Congressman Max Rose is calling on the federal government to take over the Sept. 11 Memorial and Museum over its cancellation of live name-reading and fumbling the “Tribute in Light” — which he called a slap in the face to 9/11 families.
The Democrat from Staten Island, which lost more than 300 residents in the WTC attacks, fired off a missive to National Parks Service Acting Director Margaret Everson Saturday requesting a sitdown to discuss “any and all measures the federal government – and your department – can take to safeguard the memory of the victims.”
The Memorial and Museum made worldwide headlines last month when it announced the iconic 9/11 light display — twin beams of light rising from the former footprint of the Twin Towers — would be scrapped due to coronavirus concerns. President and CEO Alice Greenwald said the “Tribute in Light” required a large crew to pull off and the health risks “were far too great.”
The decision came after the museum was heavily criticized for canceling the in-person reading of 9/11 victims’ names at the upcoming 19th anniversary commemoration of the terror attacks. Instead, the memorial will play a pre-recorded reading of victim names.
“While it has been nearly two decades since that tragic day, the pain remains as vivid as it was all those years ago,” Rose wrote. “That is why the decision by the 9/11 Memorial & Museum to not only alter the deeply personal ceremony to mark the attacks, but also cancel the Tribute in Light was a slap in the face to the families who already lost so much.”
Management of the Memorial must be changed for its current private foundation to the feds to ensure that “an affront of this magnitude does not happen again,” he wrote.
Rose underscored he was aware of the park service’s budgetary restrictions and the 9/11 Memorial & Museum does not” currently” sit on federal park land, but noted the agency “possesses valuable experience in overseeing hallowed grounds – from Gettysburg to the Oklahoma City National Memorial.

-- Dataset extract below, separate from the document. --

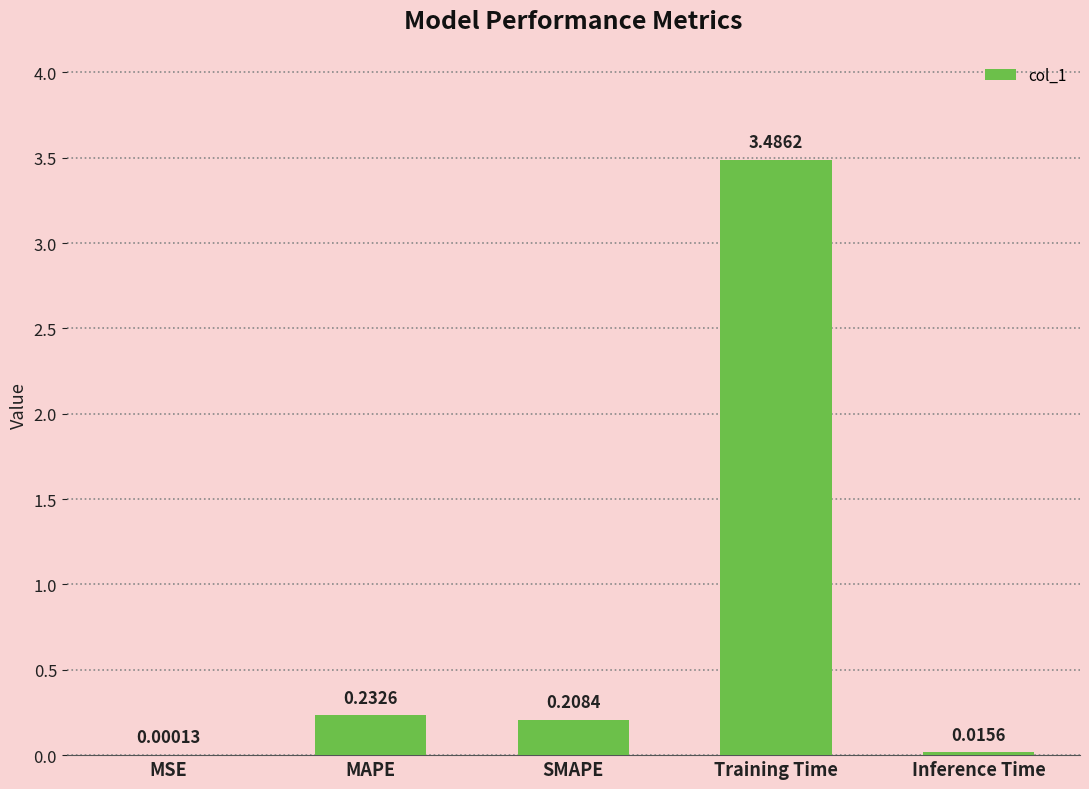

What is the maximum value shown in the chart?

3.5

As you know, caring for these sites means more than just maintaining the grounds – it requires reverence for those we lost, and empathy for all those they left behind.”
Facing mounting outrage over its decision to cancel the Tribute in Light, the 9/11 Memorial and Museum ultimately backed down and agreed to stage the beloved display on the 19th anniversary of the 9/11 attacks.
Had that not happened, the Stephen Siller Tunnel to Towers Foundation was poised to create the same light show on the evening of September 11.